This tea table can be distinguished from comparable tables by the acanthus carving on the knees and lack of a beaded molding applied to the frame above the juncture of the skirt. It is one of a small group of related tea tables fitted with candleslides. One has a history of descent in the Shoemaker and Williams families.1 Another was owned by Mary Revere, daughter of Paul Revere.2 A third example was owned by Levi Lincoln, Governor of Massachusetts from 1808-9.3 A fourth example at Colonial Williamsburg was originally owned by Reverend Daniel Shute (1722-1802) of Hingham, Massachusetts.4 Another with a history in the Ladd family of Portsmouth, New Hampshire sold in these rooms, Important Americana from the Collection of Diane and Norman Bernstein, the Lindens, Washington, D.C., January 22, 2006, sale 8160, lot 54.
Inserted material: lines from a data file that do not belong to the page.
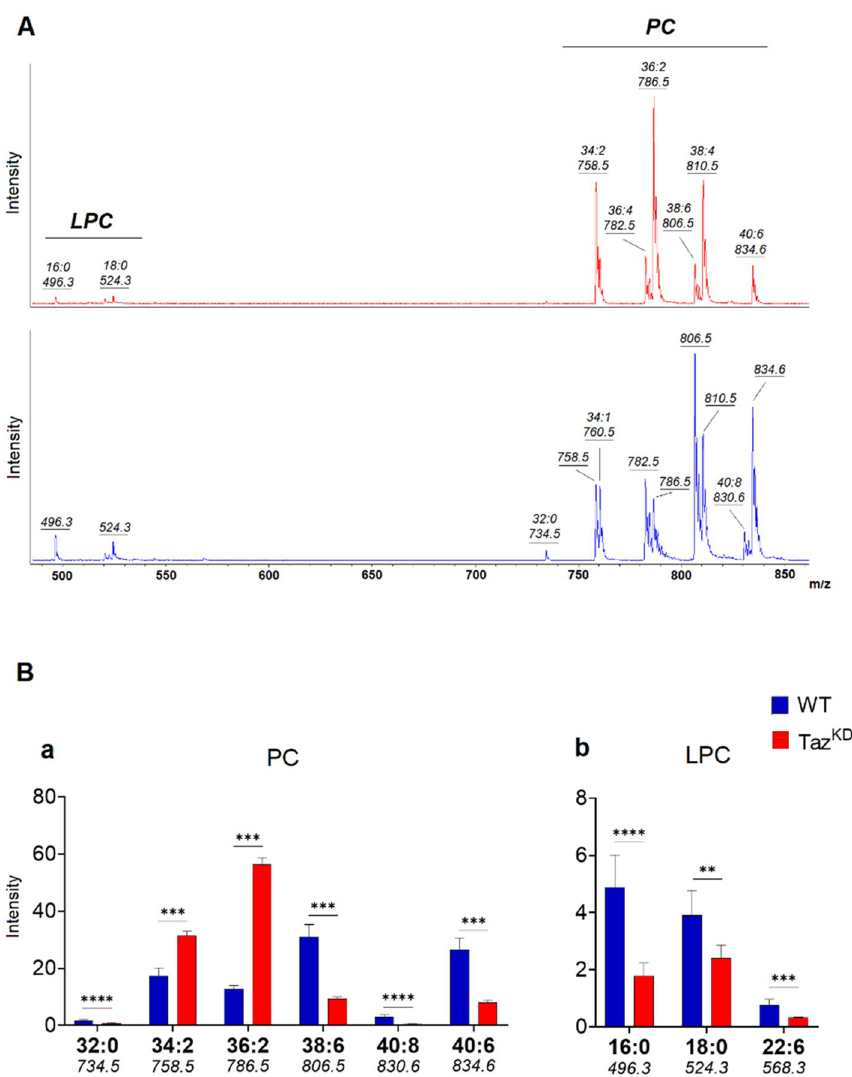
Figure 2. Positive ion mode MALDI-TOF/MS total lipid profiles of Taz KD (red) and WT (blue) cardiac mitochondria ( A ). Mitochondria were isolated from 4-month-old mice and representative lipid mass spectra are shown in ( A ). Lipid assignments for main signals are indicated. The histograms ( B ) show the significant differences in intensity between the lipid peaks in the two series of (+) mass spectra. Data are reported as the average value of intensity ± SD. A p-value < 0.05 was set as the threshold for significant differences between the series of mass spectra (*p < 0.05; **p < 0.01; ***p < 0.001, ****p < 0.0001). The numbers under each histogram indicate the detected MALDI m/z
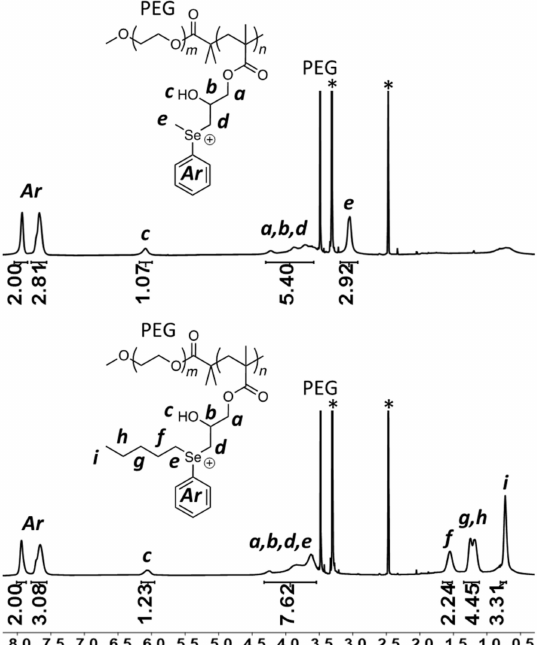
Figure 5. 1 H-NMR of 10 and 11 in DMSO- d 6 . The residual solvent signals from DMSO and water are shown with the help of an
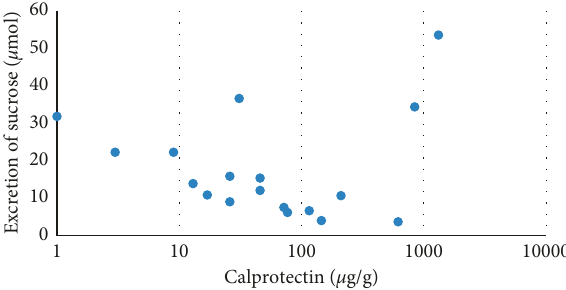
Figure 5: Correlation ( r excretion of sucrose and calprotectin concentrations at baseline in UC patients in remission ( n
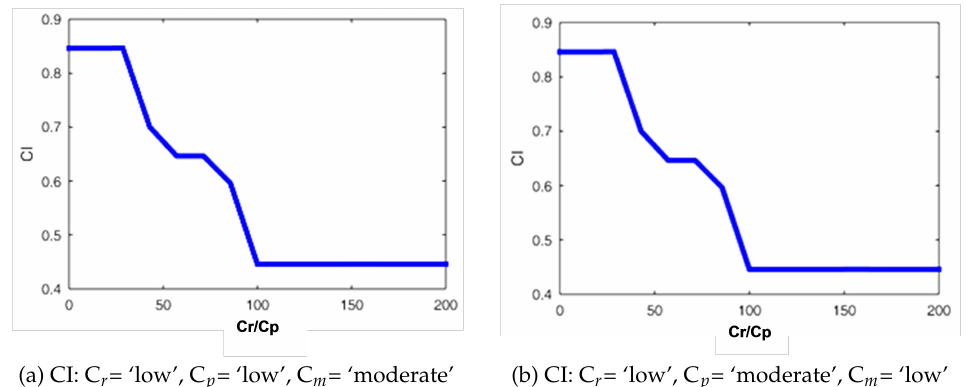
Fig. 7. Effect of costs interaction on varying cost implication decisions (type 2)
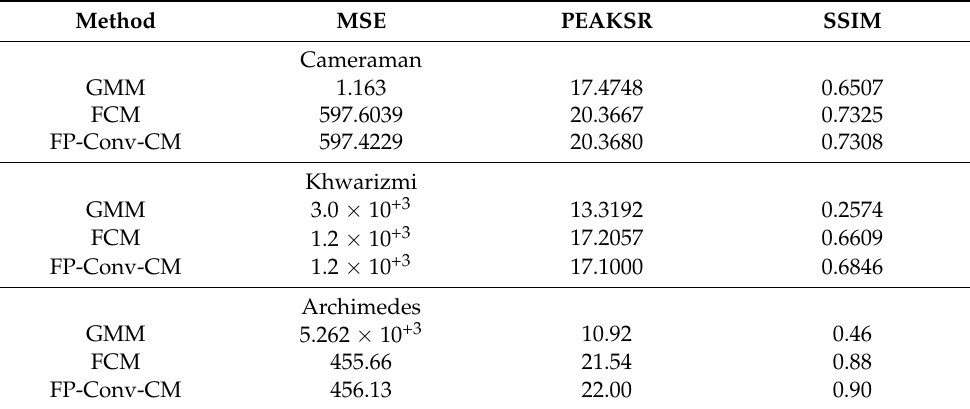
Table 4. MSE, PEAKSNR, and SSIM values associated with the images compressed by FCM, GMM, and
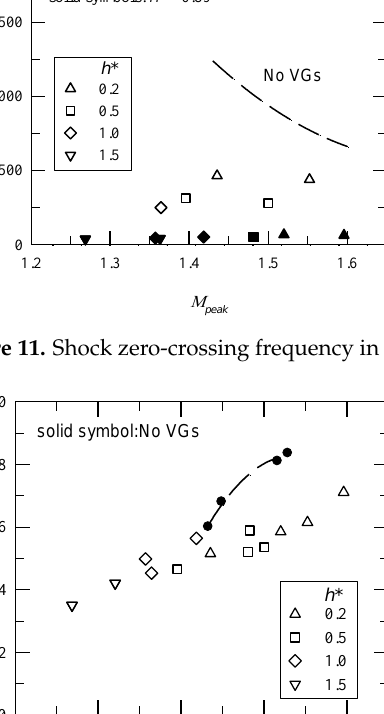
Figure 10. A sketch for two-threshold method. symbols: M = 0.83 solid symbols: M = 0.89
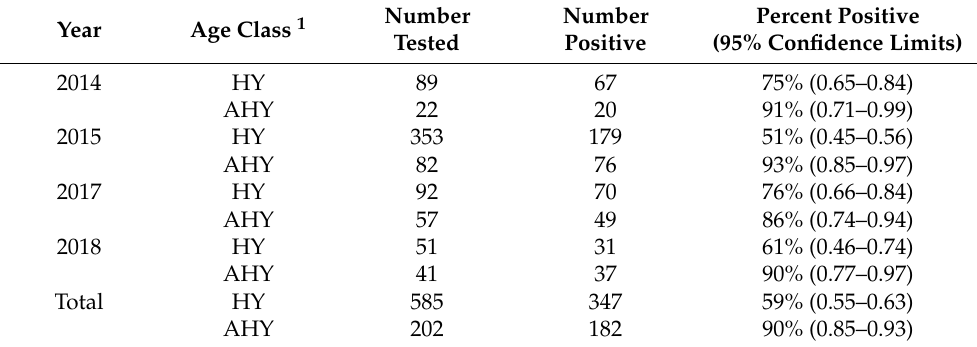
Table 1. Prevalence of antibodies to influenza A virus in sera collected from wild mallards in Northwest Minnesota, USA, by year and age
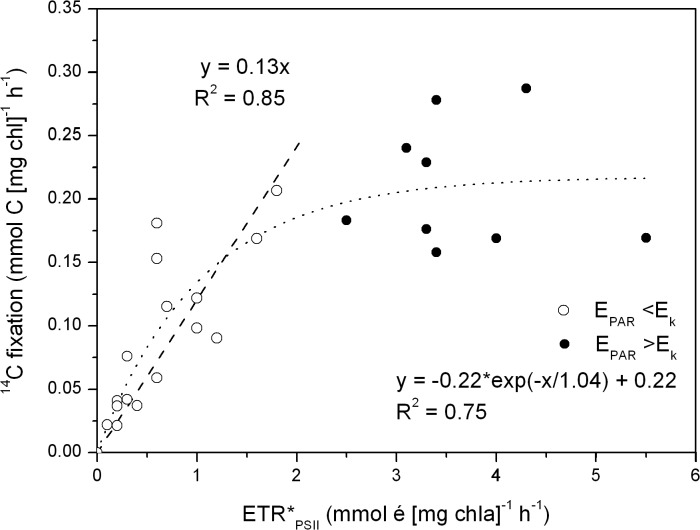

14C fixation versus electron transfer rate (ETR*PSII).
14C fixation rates versus absolute rates of ETR*PSII based on four short-term (2h) incubation experiments in a light gradient (0–600 μmol photons m−2 s−1). The dashed line is a linear regression of data for EPAR <Ek (open circles), and the slope coefficient represents the fixation of carbon to electron transfer in mol C (mol é)−1, corresponding to an electron requirement of 7.6 ± 0.6 mol é (mol C)−1. The complete data set expressed a non-linear relationship and is fitted with a simple inverted exponential decay function (dotted line, R2 = 0.75).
Other tea tables with a similar skirt profile but lacking the paired C-scroll brackets include one with a history of descent in the Bradlee and Croninshield families of Salem, one owned by Sarah Bradlee Fulton (1740-1836) of Boston, and one at the State Department owned by the John Hooper family of Marblehead, Massachusetts.5
1 See Elizabeth Stillinger, American Antiques: The Hennage Collection, Williamsburg, 1990.
2 See Israel Sack Inc., American Antiques from Israel Sack Collection, Volume VI, P4574, pp. 1540-1.
3 Albert Sack, New Fine Points of Furniture, New York, 1993, p. 266.
4 See Barry Greenlaw, New England Furniture at Williamsburg, 1974, no. 129.
5 See Sack, Volume IV, P3757, p. 975, Paul Revere’s Boston, Boston, 1975, no. 122, and Sack, Volume IX, p. 168.